The IMF has given the government’s economic management a great big tick.
According to its boffins, current macroeconomic policy is “appropriate” and has “played a key role in delivering macroeconomic stability and enhancing the resilience of the New Zealand economy.”
The government’s fiscal consolidation path “strikes a balance between the need to limit both public and external debt increases while containing any adverse impact on economic growth.” The fiscal stimulus of recent years is being withdrawn “at the right time”.
The financial sector, the report goes on, is “sound and well capitalised”. “New Zealand’s fundamentals have improved since the global financial crisis (GFC); household and business balance sheets have strengthened and banks have reduced their use of foreign funding.”
The Christchurch rebuild is gathering pace, inflation is subdued, while growth has strengthened and should “converge to a trend rate of about 2.5 percent.”
New Zealand, it says, is well-placed in the event of economic shocks like a slowdown in China or a commodity crash, with the government and Reserve Bank having “monetary and fiscal policy space” to respond.
The Reserve Bank, having not reduced the OCR towards zero, has “scope to lower interest rates and loosen monetary conditions to help buffer against a downside scenario.” The free-floating dollar, which the IMF agrees is over-valued, “provides an additional cushion against external shocks” while “New Zealand’s modest public debt gives the authorities scope to delay their planned deficit reduction path in the event of a sharp deterioration in the economic outlook.”
Highlighting challenges, the IMF worries about the drought, inflation driven by earthquake-related reconstruction, and rising houses prices as a result of “supply bottlenecks”.
These are, of course, exactly the issues concerning the government. On house prices, the IMF could have noted the Auckland Council’s recent move to increase supply, by expanding urban limits and lifting height restrictions.
It could also have noted that New Zealand unemployment has remained low by world standards and is falling again.
Significantly, the positive IMF outcomes are exactly what the government said were its objectives when taking office nearly a year into a domestic recession and a few months into the GFC.
Through 2009, it said wanted to protect New Zealanders from the sharp edges of the recession, by not reducing spending on welfare, education, health or law and order, and to keep debt under control by addressing the then horrific long-term fiscal forecasts.
Broadly speaking, the IMF says the government has achieved these goals.
Nevertheless, the same day the IMF report came out, pollsters Roy Morgan reported its New Zealand Government Confidence Rating was down sharply, while its party-vote numbers indicated National would have no means of holding out Labour/Green, except in coalition with Winston Peters.
The growing gap between the government’s economic record and its political prospects suggests a communications failure by its economic team.
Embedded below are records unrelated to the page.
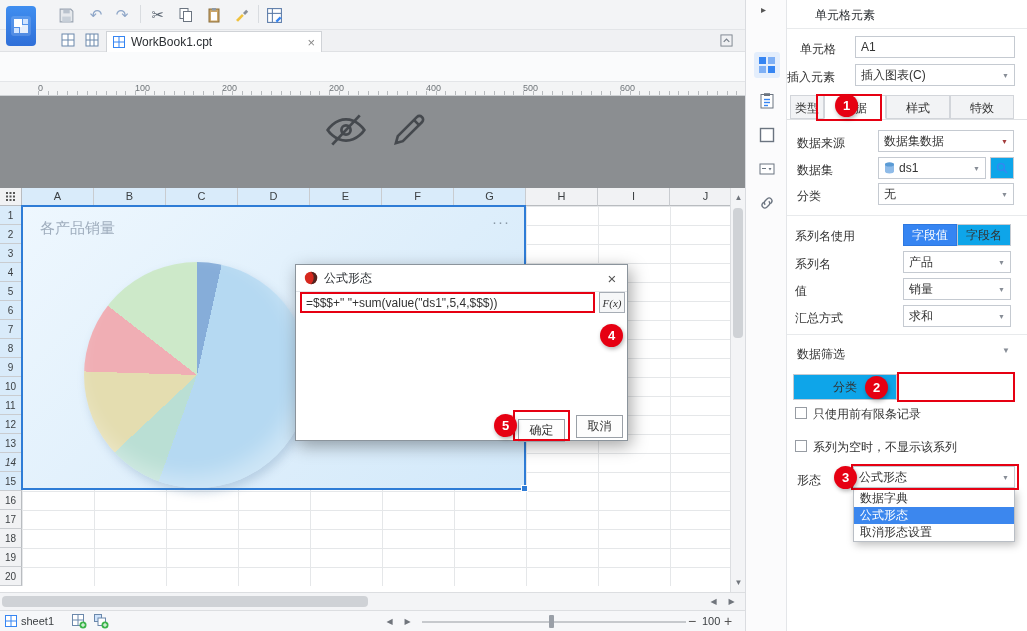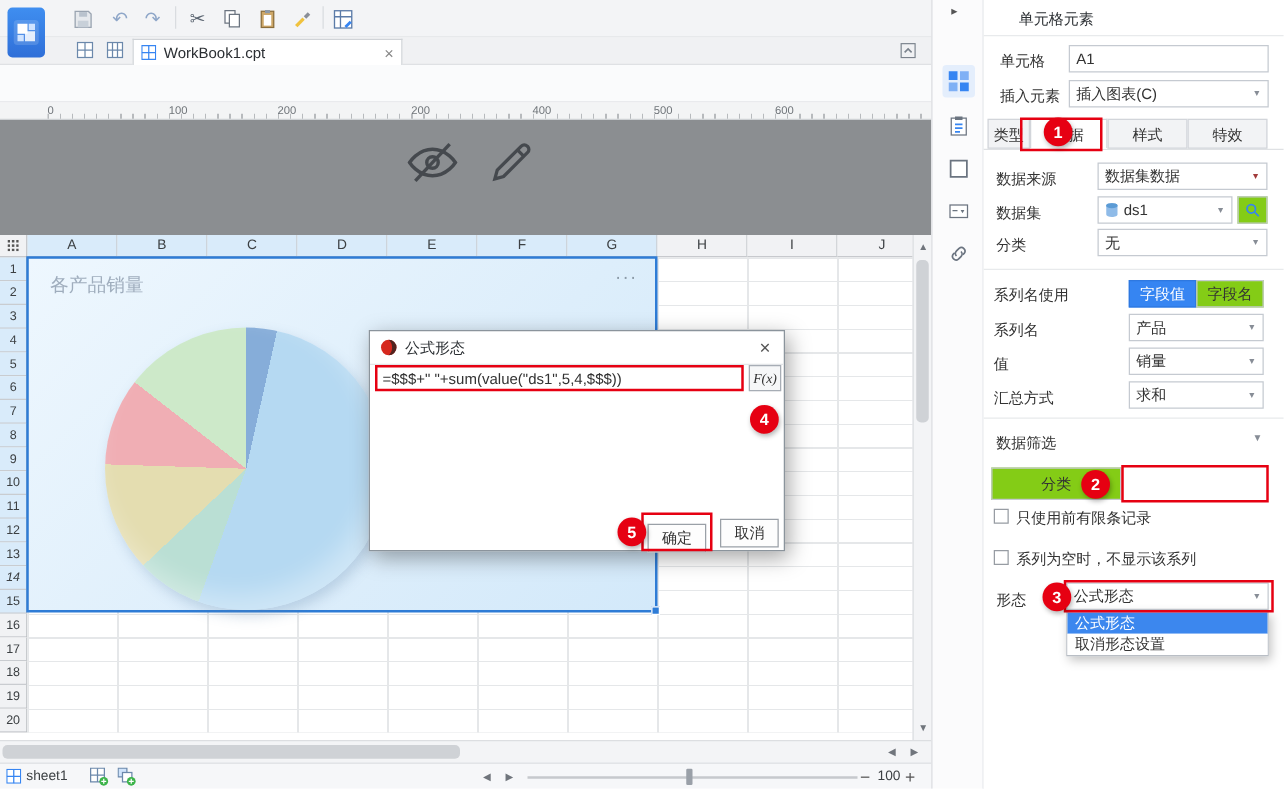--- a/index.html
+++ b/index.html
@@ -53,21 +53,21 @@
   .panel{left:787px;top:0;width:240px;height:631px;background:#fff;}
   .phead{position:absolute;left:28px;top:7px;font-size:12px;color:#2b2f33;}
   .pdiv{position:absolute;left:0;width:240px;height:1px;background:#e8eaec;}
   .plbl{position:absolute;font-size:12px;color:#333;}
   .pinput{position:absolute;height:22px;background:#fff;border:1px solid #c5cad1;display:flex;align-items:center;padding:0 5px;font-size:12px;}
   .dd{position:absolute;height:22px;background:#fff;border:1px solid #c5cad1;display:flex;align-items:center;padding:0 5px;font-size:12px;}
   .ptabs{position:absolute;left:787px;top:94px;width:240px;height:26px;border-bottom:1px solid #dfe1e4;}
   .ptab{position:absolute;top:1px;height:24px;line-height:24px;text-align:center;font-size:12px;background:#f2f3f5;border:1px solid #d2d5da;overflow:hidden;white-space:nowrap;}
   .ptab.act{background:#fff;border-bottom:1px solid #fff;}
   .bblue{position:absolute;background:#3685f2;color:#fff;border:1px solid #2e78e0;display:flex;align-items:center;justify-content:center;font-size:12px;}
-  .bwhite{position:absolute;background:#84cc16;color:#333;border:1px solid #c5cad1;display:flex;align-items:center;justify-content:center;font-size:12px;}
+  .bwhite{position:absolute;background:#0ea5e9;color:#333;border:1px solid #c5cad1;display:flex;align-items:center;justify-content:center;font-size:12px;}
   .cbx{position:absolute;width:12px;height:12px;border:1px solid #979ca3;background:#fff;}
   .list{position:absolute;left:853px;top:489px;width:162px;background:#fff;border:1px solid #b9bec5;box-shadow:2px 3px 8px rgba(0,0,0,.25);z-index:40;}
   .opt{height:17px;line-height:17px;padding-left:6px;font-size:12px;color:#333;background:#fff;}
   .opt.selopt{background:#3c87ee;color:#fff;}
   
   .dlg{left:295px;top:264px;width:333px;height:177px;background:#fff;border:1px solid #8b949c;box-shadow:3px 5px 16px rgba(0,0,0,.35);z-index:50;}
   .dtitle{position:absolute;left:0;top:0;width:100%;height:27px;display:flex;align-items:center;padding:0 8px;border-bottom:1px solid #e3e5e8;}
   .dclose{position:absolute;right:4px;top:2px;width:22px;height:22px;display:flex;align-items:center;justify-content:center;color:#555;font-size:15px;}
   .finput{position:absolute;left:4px;top:27px;width:295px;height:21px;border:2px solid #e60012;background:#fff;display:flex;align-items:center;padding:0 4px;font-size:12px;white-space:nowrap;overflow:hidden;}
   .fxbtn{position:absolute;left:303px;top:27px;width:26px;height:21px;border:1px solid #a7adb5;background:#f6f7f8;display:flex;align-items:center;justify-content:center;font-size:11px;font-family:"Liberation Serif",serif;font-style:italic;color:#333;}
@@ -454,21 +454,21 @@
 
   <div class="abs panel">
     <div class="phead">单元格元素</div>
     <div class="pdiv" style="top:28px"></div>
 
     <div class="plbl" style="left:13px;top:41px">单元格</div>
     <div class="pinput" style="left:68px;top:36px;width:160px">
       <span>A1</span>
     </div>
 
-    <div class="plbl" style="left:13px;top:69px">插入元素</div>
+    <div class="plbl" style="left:0;top:69px">插入元素</div>
     <div class="dd" style="left:68px;top:64px;width:160px">
       <span>插入图表(C)</span>
         <span class="ar">▼</span>
     </div>
   </div>
 
   <div class="abs ptabs">
       <div class="ptab" style="left: 3px; width: 34px;">类型</div>
       <div class="ptab act" style="left: 37px; width: 62px;">数据</div>
       <div class="ptab" style="left: 99px; width: 64px;">样式</div>
@@ -545,20 +545,21 @@
     <div class="plbl" style="left:26px;top:319px">系列为空时，不显示该系列</div>
 
     <div class="plbl" style="left:10px;top:352px">形态</div>
     <div class="dd" style="left:66px;top:346px;width:162px">
       <span>公式形态</span>
         <span class="ar">▼</span>
     </div>
   </div>
 
   <div class="list">
+      <div class="opt">数据字典</div>
       <div class="opt selopt">公式形态</div>
       <div class="opt">取消形态设置</div>
     </div>
 
   <div class="abs dlg">
     <div class="dtitle">
       <span style="display:flex;margin-right:6px">
         <svg width="14" height="14" viewBox="0 0 14 14">
             <circle cx="7" cy="7" r="6.2" fill="#d6281e"></circle>
             <path d="M7 .8 A6.2 6.2 0 017 13.2 A8.5 8.5 0 007 .8z" fill="#3a2320" opacity="0.85"></path>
It has arisen because of the different personalities and emphases of the three senior economic ministers.
Unusually, this prime minister’s background means he cannot help but be seen as the government’s chief economic spokesperson in a way David Lange, Jim Bolger and Helen Clark never were.
John Key can charm any audience – face-to-face or through soft media – and skilfully disarm whatever daily political bomb is thrown at him by the press gallery or opposition.
The downside is that his skill with the immediate audience or issue overshadows any consistent story about the future and the path towards it.
In contrast, the finance minister’s messaging is more consistent but, notoriously, Bill English has always failed to connect.
In any case, the down-to-earth Southlander probably doesn’t even believe in rock-star finance ministers in the mould of Sir Roger Douglas, Ruth Richardson, Paul Keating or even Sir Michael Cullen.
Life for him is not about bold visions to excite the Queen Street crowd but getting through each year a little better than the one before and putting something aside for plague or pestilence.
Mr English’s philosophy is about “getting the right balance” and the IMF indicates it has been at least as effective as some of his predecessors’ promises of nirvana.
The economic development minister is more into grand plans through his new Ministry for Business, Innovation and Employment (MBIE).
Its bureaucrats have published millions of words in support of his Business Growth Agenda (BGA) and all can be read here.
Insofar as there is good work within the morass of BGA “work streams,” “progress reports” “and so forth, the turgid bureaucratic prose obscures it.
Worse, each time MBIE bureaucrats publish a new BGA report they invariably recommend establishing yet another officials committee.
A random example: “The Government has hosted a discussion with major international and New Zealand food firms to develop a strategy to encourage the international food industry to develop advanced foods using the capacities of New Zealand researchers. A working party of MPI, MBIE and MFAT officials are now working with those companies and the research community to advance the agreed strategy.”
The reality is that while MBIE was meant to be business-facing, few government agencies have ever been more bureaucrat- or Beehive-facing. Even some of the major businesses cited as case studies in BGA documents have had no contact with the process.
That may also be true of the rest of the cabinet: ministers seldom refer to the BGA when meeting business.
The government has had an awful 15 months. Re-election appears improbable. It would help if its economic ministers could tell a single story about its record and programme as compelling as managed by the IMF.